WORK ITEM:
Lay out the text of the records below as a JSON list of strings, one string per line, with blank lines dropped. Leave the pictures out.
=== DATA EXCERPTS ===
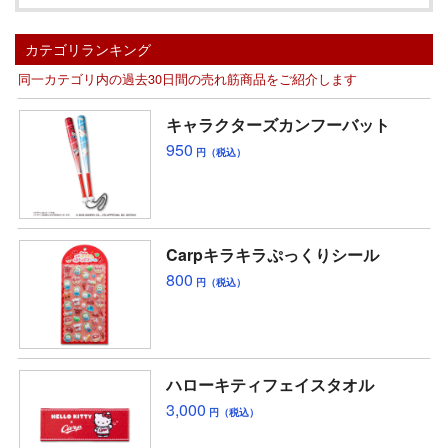
カテゴリランキング
同一カテゴリ内の過去30日間の売れ筋商品をご紹介します
キャラクターズカンフーバット
950
円（税込）
Carpキラキラぷっくりシール
800
円（税込）
ハローキティフェイスタオル
3,000
円（税込）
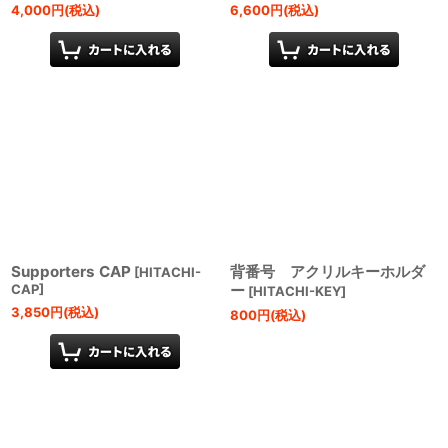
4,000
円
(税込)
6,600
円
(税込)
Supporters CAP
背番号 アクリルキーホルダ
[
HITACHI-
CAP
]
ー
[
HITACHI-KEY
]
3,850
円
(税込)
800
円
(税込)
===
FINISHED TASK:
[
  "カテゴリランキング",
  "同一カテゴリ内の過去30日間の売れ筋商品をご紹介します",
  "キャラクターズカンフーバット",
  "950",
  "円（税込）",
  "Carpキラキラぷっくりシール",
  "800",
  "円（税込）",
  "ハローキティフェイスタオル",
  "3,000",
  "円（税込）",
  "4,000",
  "円",
  "(税込)",
  "6,600",
  "円",
  "(税込)",
  "Supporters CAP",
  "背番号 アクリルキーホルダ",
  "[",
  "HITACHI-",
  "CAP",
  "]",
  "ー",
  "[",
  "HITACHI-KEY",
  "]",
  "3,850",
  "円",
  "(税込)",
  "800",
  "円",
  "(税込)"
]